One of the conspirators, an Andamanese, as he’s called by Conan Doyle, is described in rude terms by Watson: he is a “savage, distorted creature,” with features “deeply marked with all bestiality and cruelty,” and as an “unhallowed dwarf.” The other man, British, is treated in the narrative with more respect: he is strong and powerful, though he shrieks out curses at the following boat. I suspect that ‘Tonga’ is a Jarawa (as they are called in M. M. Kaye’s Death in the Andamans), one of a pygmy native people who had (and still have) very little contact with the outside world. Doyle exaggerates the habits and behaviour of Tonga in order to make him a savage unversed in civilised behaviour and thus allow the other conspirator “off the hook” somewhat, morally speaking. The other members of the ‘Four’ are Indians, and are treated with much more respect (though they appear only in Small’s narrative). I guess also that Doyle had probably never met a Jarawa, and this probably explains the overblown language used to describe Tonga.
In summary, apart from all the explanation which Small retells after his capture, this is an exciting story which holds the attention with chase scenes by steam launch as well as the cerebral art of detection which Holmes does so well, and which Doyle makes appear so simple and obvious.

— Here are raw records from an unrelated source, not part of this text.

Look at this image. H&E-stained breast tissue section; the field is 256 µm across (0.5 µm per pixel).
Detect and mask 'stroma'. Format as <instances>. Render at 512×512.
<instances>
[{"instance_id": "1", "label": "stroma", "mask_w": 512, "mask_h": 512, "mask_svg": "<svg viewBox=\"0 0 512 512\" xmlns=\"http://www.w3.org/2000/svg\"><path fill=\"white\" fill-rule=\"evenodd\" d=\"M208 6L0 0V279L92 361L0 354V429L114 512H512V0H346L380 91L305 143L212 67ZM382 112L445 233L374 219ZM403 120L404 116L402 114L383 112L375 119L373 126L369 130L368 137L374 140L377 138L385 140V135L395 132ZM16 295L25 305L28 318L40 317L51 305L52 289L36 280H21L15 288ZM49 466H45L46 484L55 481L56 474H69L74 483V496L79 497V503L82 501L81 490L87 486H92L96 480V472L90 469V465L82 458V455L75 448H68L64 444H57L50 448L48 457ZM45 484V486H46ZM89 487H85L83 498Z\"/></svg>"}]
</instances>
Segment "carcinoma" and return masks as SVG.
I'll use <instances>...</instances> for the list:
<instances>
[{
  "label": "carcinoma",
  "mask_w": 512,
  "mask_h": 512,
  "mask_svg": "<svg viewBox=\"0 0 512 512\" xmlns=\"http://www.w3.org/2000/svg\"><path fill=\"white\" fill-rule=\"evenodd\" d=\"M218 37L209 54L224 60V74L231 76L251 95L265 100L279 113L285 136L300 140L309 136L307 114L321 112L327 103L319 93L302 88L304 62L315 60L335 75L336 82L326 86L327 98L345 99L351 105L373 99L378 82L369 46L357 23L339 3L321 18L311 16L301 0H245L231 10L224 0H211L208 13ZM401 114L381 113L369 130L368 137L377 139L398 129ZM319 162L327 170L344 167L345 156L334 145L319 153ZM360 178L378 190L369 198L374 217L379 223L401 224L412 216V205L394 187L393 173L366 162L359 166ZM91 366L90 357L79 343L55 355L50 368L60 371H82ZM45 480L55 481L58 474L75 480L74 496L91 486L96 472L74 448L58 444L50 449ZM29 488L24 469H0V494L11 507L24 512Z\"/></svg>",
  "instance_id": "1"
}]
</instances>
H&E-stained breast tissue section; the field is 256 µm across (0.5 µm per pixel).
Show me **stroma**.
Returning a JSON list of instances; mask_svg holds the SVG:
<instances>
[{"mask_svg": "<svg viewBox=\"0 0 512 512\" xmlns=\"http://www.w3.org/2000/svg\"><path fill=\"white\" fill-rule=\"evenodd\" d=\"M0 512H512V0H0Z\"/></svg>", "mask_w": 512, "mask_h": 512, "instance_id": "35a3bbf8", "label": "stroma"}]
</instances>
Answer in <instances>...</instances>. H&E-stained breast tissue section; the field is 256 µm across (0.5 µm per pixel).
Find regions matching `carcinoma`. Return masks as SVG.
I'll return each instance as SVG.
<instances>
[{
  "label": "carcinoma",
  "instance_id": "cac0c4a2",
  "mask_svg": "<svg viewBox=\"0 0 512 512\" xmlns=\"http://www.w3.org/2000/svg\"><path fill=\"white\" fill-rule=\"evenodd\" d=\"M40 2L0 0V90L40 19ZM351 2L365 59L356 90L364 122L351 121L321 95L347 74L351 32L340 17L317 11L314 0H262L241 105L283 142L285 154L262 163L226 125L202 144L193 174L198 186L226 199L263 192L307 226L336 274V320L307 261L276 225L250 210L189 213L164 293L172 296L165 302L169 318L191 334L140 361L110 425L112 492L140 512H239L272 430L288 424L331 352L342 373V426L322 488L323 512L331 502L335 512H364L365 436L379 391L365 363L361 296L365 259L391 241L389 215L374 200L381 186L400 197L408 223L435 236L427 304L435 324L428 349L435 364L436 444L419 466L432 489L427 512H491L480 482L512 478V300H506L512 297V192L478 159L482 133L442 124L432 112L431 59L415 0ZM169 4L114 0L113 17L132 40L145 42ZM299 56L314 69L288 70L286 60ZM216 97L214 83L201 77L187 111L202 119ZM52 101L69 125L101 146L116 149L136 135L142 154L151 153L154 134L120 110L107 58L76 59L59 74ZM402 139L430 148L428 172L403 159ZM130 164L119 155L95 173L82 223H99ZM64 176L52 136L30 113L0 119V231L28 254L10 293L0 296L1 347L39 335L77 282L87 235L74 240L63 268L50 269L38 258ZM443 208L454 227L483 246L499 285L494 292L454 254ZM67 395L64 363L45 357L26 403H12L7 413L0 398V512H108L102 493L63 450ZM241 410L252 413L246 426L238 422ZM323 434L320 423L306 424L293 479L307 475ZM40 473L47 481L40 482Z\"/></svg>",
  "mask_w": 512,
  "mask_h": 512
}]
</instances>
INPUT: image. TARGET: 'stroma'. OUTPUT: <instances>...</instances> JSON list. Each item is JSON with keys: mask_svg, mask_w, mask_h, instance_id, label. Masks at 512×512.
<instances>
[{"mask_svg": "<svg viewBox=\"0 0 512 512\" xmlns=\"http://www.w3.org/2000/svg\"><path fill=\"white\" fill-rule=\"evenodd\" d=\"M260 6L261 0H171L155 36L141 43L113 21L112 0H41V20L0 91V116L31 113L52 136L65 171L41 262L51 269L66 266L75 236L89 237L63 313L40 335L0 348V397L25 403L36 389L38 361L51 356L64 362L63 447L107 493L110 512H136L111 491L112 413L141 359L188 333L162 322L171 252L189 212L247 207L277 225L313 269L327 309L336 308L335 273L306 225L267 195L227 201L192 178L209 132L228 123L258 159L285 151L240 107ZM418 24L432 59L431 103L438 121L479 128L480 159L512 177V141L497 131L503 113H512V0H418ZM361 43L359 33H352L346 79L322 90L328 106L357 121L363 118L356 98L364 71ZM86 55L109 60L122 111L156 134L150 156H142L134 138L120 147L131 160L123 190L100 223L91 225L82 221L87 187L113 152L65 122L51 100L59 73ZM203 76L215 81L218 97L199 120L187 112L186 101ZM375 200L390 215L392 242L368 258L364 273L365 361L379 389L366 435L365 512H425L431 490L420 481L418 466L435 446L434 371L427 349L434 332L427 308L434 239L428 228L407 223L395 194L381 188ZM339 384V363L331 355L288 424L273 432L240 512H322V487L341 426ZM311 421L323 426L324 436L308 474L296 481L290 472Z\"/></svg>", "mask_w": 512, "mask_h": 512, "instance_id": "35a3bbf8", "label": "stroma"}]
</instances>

The racist language here is offputting—oh, the awkwardness of outdated views. But Mary and Watson are just… adorable. (I especially love her in later short stories, where she basically hands off Watson to Holmes whenever.)
It’s not just that it’s racist, it’s such savage language – I mean, “unhallowed dwarf” sounds more like invective flung at someone, rather than a description. Still, I do like that there’s loyalty between Small and his Indian co-conspirators.
And Mary and Watson are lovely – not having read this one before, I really did like the way they found each other.